• EXERCISE BRIEF:
All lines in the data below carrying the string "linejoin" are to be located and copied.

Top of DATA SHOWN

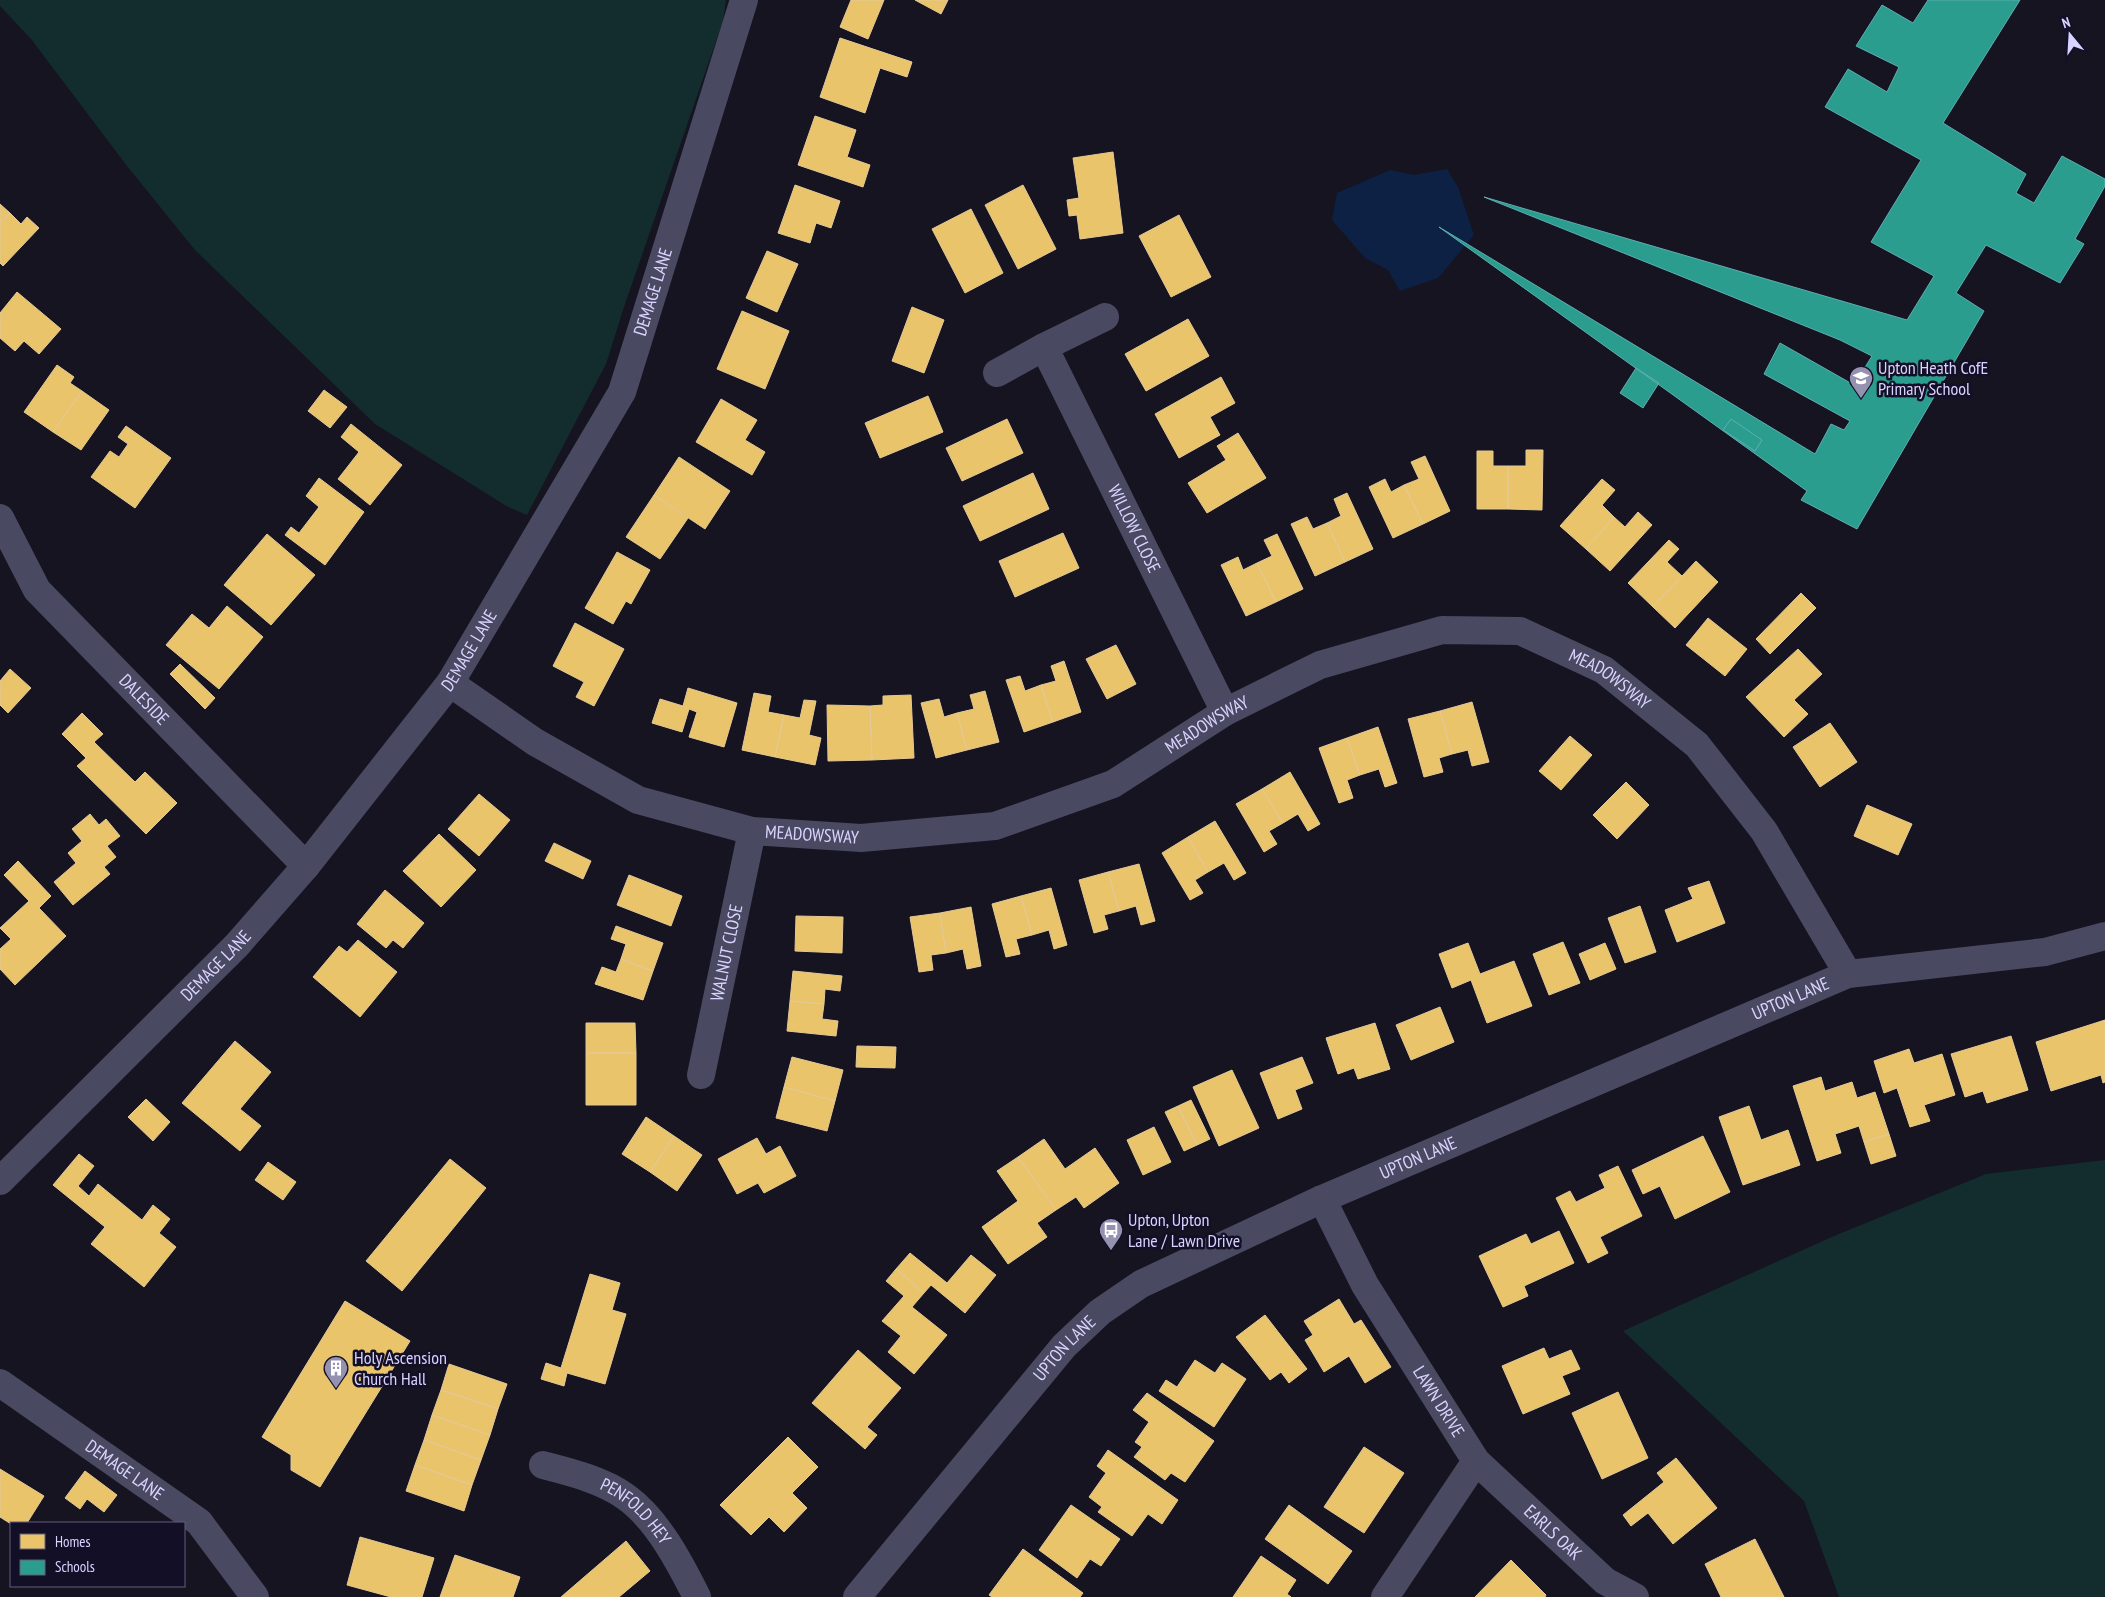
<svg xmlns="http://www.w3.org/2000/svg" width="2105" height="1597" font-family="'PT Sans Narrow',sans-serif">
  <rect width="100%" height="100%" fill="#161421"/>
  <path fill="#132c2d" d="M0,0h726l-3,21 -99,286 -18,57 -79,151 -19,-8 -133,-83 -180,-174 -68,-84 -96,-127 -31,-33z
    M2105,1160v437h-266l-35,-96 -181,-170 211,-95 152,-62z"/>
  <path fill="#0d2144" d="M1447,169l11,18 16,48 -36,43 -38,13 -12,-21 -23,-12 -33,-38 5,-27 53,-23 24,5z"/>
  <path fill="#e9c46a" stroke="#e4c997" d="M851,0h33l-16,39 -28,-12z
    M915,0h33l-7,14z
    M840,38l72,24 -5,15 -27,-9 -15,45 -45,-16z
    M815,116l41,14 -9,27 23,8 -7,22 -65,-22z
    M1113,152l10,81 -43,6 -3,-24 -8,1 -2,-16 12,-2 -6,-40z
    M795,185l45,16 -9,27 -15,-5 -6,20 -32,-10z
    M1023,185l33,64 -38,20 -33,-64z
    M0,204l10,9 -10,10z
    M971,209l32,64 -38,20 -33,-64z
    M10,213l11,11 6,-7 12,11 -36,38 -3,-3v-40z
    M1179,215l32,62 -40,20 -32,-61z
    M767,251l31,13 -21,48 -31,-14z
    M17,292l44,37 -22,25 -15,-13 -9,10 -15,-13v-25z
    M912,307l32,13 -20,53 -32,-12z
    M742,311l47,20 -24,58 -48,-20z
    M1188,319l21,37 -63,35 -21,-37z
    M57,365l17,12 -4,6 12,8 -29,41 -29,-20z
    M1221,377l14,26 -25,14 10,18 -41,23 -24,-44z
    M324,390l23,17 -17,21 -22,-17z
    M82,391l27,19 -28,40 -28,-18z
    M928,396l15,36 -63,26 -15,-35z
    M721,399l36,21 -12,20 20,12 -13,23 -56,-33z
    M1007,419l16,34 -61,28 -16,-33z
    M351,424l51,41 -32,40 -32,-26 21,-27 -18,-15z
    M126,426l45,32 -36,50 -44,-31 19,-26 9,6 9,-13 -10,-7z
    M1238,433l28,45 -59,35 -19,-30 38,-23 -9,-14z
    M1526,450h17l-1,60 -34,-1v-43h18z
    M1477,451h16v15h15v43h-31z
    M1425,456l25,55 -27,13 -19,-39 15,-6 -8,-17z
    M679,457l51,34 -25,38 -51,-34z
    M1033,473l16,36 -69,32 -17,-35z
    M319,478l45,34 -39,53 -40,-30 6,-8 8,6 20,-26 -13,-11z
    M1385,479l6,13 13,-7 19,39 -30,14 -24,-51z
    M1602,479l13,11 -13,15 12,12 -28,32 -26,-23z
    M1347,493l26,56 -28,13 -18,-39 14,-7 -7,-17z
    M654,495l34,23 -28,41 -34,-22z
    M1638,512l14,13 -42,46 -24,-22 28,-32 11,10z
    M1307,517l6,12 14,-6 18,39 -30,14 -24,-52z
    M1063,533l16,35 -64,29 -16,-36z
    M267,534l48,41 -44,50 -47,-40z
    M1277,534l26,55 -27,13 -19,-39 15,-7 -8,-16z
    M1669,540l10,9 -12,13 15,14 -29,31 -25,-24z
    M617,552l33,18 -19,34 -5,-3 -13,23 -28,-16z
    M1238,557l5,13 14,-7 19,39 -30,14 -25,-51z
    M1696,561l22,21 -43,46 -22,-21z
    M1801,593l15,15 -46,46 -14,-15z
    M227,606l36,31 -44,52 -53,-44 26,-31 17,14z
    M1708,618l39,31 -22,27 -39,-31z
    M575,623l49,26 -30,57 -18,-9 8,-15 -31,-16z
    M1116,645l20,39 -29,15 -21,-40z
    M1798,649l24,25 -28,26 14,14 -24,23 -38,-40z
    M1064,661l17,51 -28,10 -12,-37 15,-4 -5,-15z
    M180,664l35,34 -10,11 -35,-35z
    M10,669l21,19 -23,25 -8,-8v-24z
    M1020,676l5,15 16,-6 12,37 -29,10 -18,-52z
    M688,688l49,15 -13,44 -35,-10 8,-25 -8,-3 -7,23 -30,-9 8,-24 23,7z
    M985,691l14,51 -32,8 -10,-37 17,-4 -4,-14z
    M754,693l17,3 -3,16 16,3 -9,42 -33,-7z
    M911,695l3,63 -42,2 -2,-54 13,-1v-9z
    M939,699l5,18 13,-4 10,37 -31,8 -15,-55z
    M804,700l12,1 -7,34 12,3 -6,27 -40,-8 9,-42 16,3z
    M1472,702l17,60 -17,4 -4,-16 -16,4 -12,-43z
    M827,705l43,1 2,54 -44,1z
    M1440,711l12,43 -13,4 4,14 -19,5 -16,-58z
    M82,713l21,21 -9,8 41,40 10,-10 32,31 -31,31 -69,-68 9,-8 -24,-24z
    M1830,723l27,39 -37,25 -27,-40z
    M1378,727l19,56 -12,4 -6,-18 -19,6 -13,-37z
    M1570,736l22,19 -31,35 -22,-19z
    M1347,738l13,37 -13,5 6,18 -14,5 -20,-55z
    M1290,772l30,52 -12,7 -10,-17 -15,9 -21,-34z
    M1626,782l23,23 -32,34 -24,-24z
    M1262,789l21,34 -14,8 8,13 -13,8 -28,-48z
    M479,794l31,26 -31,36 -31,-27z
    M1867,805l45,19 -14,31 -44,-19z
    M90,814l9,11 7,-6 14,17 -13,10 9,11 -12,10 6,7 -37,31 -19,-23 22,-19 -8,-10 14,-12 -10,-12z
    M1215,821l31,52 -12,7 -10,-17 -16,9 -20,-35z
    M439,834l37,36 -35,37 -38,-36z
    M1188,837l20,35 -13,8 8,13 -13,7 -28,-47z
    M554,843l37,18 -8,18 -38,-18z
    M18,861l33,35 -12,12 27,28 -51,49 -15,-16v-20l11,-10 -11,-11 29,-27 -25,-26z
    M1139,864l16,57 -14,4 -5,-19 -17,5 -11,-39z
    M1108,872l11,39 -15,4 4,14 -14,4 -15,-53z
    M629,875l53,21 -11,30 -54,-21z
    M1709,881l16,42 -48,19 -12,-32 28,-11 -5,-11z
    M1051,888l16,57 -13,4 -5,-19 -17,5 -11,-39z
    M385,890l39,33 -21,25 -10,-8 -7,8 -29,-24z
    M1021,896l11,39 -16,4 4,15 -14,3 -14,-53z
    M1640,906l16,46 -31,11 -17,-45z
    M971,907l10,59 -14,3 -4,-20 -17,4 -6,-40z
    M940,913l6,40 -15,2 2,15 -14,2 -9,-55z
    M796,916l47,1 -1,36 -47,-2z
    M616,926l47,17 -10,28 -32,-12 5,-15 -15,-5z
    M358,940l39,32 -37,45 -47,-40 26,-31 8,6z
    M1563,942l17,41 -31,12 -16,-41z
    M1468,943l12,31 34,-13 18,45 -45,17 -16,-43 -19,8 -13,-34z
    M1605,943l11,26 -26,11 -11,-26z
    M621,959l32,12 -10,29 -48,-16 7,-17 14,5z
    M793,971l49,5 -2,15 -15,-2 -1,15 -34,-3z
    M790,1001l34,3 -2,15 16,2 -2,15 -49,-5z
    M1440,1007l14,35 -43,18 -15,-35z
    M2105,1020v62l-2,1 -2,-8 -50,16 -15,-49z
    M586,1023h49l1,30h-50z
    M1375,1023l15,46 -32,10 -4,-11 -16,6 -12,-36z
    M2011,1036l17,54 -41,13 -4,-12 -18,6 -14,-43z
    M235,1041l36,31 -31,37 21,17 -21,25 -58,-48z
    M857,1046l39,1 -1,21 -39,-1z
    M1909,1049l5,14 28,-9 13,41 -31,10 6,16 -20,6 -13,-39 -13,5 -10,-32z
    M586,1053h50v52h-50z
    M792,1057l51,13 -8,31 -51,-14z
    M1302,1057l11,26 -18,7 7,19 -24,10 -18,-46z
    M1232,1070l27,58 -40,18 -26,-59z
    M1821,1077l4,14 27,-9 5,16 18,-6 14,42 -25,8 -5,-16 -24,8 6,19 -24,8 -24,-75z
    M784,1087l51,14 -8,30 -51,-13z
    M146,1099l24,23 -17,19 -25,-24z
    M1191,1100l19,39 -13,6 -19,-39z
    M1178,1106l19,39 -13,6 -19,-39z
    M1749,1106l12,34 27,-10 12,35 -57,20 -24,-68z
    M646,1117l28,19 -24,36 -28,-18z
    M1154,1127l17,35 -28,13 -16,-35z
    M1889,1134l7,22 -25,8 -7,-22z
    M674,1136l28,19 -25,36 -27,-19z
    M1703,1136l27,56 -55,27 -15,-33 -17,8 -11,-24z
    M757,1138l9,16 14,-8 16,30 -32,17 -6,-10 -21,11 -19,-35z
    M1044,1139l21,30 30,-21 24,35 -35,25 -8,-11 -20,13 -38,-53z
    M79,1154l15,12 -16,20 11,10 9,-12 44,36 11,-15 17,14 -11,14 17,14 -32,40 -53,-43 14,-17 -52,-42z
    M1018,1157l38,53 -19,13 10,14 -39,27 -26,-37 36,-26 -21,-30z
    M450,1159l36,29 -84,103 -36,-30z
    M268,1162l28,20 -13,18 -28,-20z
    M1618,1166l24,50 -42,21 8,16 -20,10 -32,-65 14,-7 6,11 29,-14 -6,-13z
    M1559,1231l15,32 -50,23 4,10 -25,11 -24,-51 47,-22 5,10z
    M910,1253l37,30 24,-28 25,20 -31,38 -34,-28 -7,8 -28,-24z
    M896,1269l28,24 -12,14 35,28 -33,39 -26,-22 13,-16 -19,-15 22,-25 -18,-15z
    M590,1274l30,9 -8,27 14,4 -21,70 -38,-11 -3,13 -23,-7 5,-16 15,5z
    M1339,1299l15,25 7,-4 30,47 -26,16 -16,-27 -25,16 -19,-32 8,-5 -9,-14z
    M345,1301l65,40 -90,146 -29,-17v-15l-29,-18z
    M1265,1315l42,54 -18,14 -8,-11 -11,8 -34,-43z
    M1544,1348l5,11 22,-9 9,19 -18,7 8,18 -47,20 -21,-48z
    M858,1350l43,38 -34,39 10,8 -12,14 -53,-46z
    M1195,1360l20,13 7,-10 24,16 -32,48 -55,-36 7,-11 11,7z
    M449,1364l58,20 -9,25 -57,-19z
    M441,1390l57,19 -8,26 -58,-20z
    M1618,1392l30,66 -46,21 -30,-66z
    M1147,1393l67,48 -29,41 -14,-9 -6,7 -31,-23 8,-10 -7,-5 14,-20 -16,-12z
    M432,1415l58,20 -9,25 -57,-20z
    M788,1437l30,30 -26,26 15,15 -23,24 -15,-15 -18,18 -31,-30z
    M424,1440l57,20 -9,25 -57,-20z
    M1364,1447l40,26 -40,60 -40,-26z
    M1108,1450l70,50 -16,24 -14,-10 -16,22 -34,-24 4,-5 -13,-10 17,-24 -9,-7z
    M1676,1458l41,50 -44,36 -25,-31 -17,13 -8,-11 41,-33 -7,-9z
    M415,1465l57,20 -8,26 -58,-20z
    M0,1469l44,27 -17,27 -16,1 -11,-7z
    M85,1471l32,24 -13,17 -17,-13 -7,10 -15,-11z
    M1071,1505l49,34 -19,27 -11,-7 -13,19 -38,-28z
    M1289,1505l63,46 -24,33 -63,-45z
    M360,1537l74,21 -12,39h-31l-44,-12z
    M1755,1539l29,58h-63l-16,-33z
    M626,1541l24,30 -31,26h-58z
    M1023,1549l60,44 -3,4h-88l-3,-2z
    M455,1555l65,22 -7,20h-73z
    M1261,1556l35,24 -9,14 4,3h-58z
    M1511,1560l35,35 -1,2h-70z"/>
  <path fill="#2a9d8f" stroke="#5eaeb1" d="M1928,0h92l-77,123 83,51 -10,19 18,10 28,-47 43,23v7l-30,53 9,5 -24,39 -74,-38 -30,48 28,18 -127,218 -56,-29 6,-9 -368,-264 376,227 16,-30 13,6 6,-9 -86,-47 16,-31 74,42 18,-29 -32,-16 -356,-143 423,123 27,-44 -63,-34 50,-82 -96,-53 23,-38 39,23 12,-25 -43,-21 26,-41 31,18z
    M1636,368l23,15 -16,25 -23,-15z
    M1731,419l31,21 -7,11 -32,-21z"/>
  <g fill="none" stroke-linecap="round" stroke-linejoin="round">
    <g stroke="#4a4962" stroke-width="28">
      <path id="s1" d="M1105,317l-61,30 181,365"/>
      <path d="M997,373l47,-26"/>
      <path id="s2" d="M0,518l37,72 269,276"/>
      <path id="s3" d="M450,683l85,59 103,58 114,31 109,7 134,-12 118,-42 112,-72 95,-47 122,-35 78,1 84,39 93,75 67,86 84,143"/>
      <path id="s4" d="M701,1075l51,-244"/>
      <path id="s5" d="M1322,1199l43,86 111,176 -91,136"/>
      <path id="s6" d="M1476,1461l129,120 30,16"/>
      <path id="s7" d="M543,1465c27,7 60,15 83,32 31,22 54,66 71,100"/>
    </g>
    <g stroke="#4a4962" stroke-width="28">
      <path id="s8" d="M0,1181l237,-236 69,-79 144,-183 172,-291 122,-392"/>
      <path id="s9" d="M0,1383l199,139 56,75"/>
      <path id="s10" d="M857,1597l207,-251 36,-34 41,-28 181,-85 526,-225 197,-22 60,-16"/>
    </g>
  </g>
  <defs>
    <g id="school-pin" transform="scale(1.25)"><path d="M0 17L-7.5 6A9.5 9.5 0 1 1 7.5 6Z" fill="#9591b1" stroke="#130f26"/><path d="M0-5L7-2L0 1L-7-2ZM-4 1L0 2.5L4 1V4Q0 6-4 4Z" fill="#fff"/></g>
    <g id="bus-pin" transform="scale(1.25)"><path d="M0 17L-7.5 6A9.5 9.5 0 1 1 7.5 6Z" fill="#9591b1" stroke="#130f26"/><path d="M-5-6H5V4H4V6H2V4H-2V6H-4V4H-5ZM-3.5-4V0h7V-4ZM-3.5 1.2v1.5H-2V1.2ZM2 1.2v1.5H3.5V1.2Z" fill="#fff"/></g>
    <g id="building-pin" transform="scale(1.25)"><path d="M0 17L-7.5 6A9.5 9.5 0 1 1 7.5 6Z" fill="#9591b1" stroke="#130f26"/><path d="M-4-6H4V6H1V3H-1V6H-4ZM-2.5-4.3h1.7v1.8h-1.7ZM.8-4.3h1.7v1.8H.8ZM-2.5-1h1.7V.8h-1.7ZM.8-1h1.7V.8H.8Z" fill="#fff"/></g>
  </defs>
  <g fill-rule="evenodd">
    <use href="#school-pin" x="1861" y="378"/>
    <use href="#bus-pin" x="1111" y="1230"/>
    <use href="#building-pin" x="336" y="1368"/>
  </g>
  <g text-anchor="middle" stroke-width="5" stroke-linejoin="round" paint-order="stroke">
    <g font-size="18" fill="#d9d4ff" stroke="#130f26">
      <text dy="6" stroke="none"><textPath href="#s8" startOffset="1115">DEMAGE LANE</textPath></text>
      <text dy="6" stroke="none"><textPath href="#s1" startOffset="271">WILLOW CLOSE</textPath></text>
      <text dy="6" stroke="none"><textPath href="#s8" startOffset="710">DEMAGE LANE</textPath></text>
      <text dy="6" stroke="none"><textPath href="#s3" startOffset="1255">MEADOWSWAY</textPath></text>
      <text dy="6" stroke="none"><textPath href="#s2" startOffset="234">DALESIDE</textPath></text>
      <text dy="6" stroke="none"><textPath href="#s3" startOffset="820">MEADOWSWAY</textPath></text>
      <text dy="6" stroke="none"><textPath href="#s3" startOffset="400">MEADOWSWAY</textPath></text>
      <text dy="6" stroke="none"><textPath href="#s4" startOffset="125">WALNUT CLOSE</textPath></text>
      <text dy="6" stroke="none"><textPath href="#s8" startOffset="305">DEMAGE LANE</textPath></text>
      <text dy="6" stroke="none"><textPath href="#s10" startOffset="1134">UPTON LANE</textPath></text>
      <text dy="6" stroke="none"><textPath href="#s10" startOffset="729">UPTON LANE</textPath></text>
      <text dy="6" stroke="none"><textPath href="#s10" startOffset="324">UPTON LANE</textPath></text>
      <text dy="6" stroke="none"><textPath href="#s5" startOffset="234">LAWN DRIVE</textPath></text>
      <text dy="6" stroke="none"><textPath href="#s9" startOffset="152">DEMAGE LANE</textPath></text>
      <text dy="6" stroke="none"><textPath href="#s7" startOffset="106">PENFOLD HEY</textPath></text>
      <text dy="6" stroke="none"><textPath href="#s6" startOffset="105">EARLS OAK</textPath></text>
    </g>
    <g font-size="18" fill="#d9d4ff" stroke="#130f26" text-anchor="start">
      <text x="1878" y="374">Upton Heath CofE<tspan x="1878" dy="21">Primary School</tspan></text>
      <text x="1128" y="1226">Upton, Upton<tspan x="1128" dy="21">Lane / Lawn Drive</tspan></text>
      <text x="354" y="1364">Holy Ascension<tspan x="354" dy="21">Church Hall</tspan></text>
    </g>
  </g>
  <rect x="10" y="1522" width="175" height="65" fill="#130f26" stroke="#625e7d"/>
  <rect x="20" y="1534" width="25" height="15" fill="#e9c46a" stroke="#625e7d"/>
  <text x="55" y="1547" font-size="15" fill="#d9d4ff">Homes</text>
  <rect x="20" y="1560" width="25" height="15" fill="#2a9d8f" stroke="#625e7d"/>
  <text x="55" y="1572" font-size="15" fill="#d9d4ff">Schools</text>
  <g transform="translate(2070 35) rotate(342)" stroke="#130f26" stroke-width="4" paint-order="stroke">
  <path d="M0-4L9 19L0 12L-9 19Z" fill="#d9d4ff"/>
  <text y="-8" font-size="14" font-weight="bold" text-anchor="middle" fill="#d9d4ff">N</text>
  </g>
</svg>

Bottom of DATA SHOWN

• WRITTEN ANSWER:
  <g fill="none" stroke-linecap="round" stroke-linejoin="round">
  <g text-anchor="middle" stroke-width="5" stroke-linejoin="round" paint-order="stroke">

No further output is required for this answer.